Closed sdarwin closed 1 year ago

sdarwin commented 1 year ago

Hi, This is a question about documentation. On https://anymail.dev/en/stable/esps/mailgun/ it says:

MAILGUN_API_KEY Required for sending. Your Mailgun “Private API key” from the Mailgun API security settings:

It links to Account API Keys.

However there exists another type of API key. If you go to settings of a specific domain in mailgun they offer "sending api keys". https://app.mailgun.com/app/sending/domains/www.example.com/sending-keys

Would it be clearer in the documentation at https://anymail.dev/en/stable/esps/mailgun/ to add:

  1. "or sending api keys https://app.mailgun.com/app/sending/domains/www.example.com/sending-keys"

or

  1. "not sending api keys https://app.mailgun.com/app/sending/domains/www.example.com/sending-keys"

and, by the way, what is the difference, and which is preferred?

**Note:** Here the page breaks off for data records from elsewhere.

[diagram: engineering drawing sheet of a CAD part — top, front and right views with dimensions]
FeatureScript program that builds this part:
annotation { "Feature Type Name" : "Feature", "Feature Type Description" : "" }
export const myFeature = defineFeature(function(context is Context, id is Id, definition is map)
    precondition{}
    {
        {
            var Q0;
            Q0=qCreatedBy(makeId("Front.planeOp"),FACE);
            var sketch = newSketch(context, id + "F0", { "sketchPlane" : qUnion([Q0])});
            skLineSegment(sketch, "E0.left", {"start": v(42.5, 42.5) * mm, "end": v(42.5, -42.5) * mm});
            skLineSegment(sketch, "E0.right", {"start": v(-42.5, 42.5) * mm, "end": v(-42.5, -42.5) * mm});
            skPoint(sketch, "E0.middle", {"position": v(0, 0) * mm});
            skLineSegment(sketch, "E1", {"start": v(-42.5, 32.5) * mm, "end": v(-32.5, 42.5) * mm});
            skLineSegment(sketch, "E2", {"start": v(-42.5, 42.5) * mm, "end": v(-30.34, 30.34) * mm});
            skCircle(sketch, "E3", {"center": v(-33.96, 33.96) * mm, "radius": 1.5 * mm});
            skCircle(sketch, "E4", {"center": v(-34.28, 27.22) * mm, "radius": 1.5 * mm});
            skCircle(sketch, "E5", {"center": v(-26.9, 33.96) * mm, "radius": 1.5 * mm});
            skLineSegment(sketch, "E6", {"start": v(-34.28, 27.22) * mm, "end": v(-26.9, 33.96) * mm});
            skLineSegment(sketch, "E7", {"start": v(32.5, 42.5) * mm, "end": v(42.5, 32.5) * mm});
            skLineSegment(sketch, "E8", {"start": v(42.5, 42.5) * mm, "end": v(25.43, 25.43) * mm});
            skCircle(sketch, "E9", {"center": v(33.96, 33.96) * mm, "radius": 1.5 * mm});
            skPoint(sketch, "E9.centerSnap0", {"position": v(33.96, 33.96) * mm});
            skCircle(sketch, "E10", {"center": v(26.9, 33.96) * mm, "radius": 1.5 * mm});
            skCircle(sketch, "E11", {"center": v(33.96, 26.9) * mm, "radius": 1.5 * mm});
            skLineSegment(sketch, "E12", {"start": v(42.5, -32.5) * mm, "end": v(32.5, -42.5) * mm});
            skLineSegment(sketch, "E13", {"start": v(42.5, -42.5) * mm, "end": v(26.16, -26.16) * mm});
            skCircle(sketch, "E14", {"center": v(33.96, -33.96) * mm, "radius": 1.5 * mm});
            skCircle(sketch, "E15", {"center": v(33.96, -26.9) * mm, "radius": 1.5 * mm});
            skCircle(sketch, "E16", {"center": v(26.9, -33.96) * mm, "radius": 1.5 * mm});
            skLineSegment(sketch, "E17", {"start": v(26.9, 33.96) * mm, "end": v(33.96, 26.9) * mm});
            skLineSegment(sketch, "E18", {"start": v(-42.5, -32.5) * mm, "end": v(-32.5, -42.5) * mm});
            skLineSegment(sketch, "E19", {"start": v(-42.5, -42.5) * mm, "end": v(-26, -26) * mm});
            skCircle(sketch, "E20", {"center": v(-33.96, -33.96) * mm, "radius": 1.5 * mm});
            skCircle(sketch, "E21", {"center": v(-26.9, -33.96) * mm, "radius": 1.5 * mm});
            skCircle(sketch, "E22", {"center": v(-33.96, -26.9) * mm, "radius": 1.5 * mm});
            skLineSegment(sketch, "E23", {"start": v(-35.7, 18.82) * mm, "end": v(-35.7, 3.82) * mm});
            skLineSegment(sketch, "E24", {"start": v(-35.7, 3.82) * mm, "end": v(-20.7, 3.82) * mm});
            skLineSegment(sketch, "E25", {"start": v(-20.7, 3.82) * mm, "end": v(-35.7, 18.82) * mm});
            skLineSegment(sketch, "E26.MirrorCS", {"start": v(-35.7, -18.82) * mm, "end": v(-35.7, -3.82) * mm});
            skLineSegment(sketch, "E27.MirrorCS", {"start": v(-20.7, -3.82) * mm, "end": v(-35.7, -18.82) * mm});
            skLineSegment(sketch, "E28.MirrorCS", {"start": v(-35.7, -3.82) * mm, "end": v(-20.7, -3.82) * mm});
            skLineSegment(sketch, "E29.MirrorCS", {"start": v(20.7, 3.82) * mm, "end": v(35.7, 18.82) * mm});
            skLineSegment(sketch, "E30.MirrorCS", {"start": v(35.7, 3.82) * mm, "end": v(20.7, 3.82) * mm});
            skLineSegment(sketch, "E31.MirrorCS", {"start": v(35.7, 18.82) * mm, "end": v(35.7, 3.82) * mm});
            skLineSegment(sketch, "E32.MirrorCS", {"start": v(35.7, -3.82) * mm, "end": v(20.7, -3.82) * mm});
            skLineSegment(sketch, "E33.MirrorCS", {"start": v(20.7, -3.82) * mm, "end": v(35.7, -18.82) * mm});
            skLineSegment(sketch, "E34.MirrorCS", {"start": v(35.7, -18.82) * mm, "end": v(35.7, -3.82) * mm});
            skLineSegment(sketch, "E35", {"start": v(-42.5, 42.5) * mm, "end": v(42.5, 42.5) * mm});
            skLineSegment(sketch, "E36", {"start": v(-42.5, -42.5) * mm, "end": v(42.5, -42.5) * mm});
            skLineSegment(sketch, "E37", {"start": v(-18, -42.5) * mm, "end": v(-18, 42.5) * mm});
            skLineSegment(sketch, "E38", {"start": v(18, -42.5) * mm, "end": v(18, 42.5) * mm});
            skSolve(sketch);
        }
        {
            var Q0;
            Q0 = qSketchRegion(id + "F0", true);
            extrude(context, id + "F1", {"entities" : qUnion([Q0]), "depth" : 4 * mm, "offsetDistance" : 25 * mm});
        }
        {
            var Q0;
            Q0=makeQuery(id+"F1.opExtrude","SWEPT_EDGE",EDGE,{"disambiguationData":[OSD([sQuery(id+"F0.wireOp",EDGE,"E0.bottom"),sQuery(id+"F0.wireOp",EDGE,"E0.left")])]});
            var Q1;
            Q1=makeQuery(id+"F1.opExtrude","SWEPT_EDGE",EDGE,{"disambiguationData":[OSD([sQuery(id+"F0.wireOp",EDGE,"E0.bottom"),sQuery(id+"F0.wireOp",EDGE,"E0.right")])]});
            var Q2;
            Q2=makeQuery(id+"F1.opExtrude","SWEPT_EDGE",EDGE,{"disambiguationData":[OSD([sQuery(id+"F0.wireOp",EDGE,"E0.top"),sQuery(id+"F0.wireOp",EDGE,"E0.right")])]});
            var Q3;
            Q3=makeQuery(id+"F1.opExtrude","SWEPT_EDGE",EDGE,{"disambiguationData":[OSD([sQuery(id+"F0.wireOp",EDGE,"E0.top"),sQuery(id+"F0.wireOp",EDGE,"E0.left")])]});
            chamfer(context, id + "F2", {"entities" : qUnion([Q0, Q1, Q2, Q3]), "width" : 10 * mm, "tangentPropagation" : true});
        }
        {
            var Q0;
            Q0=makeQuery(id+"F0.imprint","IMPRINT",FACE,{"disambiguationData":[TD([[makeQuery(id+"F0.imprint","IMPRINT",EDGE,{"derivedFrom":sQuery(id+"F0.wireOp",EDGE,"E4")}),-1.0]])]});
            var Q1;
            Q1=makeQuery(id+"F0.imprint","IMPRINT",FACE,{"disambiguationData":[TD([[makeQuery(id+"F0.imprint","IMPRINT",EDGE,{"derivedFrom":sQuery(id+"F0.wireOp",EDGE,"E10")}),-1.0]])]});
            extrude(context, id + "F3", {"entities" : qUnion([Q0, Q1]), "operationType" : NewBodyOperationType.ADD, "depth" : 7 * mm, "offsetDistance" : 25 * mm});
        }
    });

medmunds commented 1 year ago

Ah, at the time those docs were written, Mailgun only offered account-level API keys. Looks like the domain-specific sending keys were introduced a few years ago. (Thanks for reporting this.)

I believe either should work. The domain-specific key would generally be preferred, because Anymail doesn't need access to other parts of Mailgun's API. The exception would be if send from multiple Mailgun domains in the same app, in which case you'd need to use the account-level API key. (Or swap sending domain keys on the fly, using something like Anymail's sending hooks.)

We should update the docs to recommend using a sending domain key.

sdarwin commented 1 year ago

Logged in as another test account, so will re-send the answer: Yes, thanks for your reply, I will try using sending domain keys.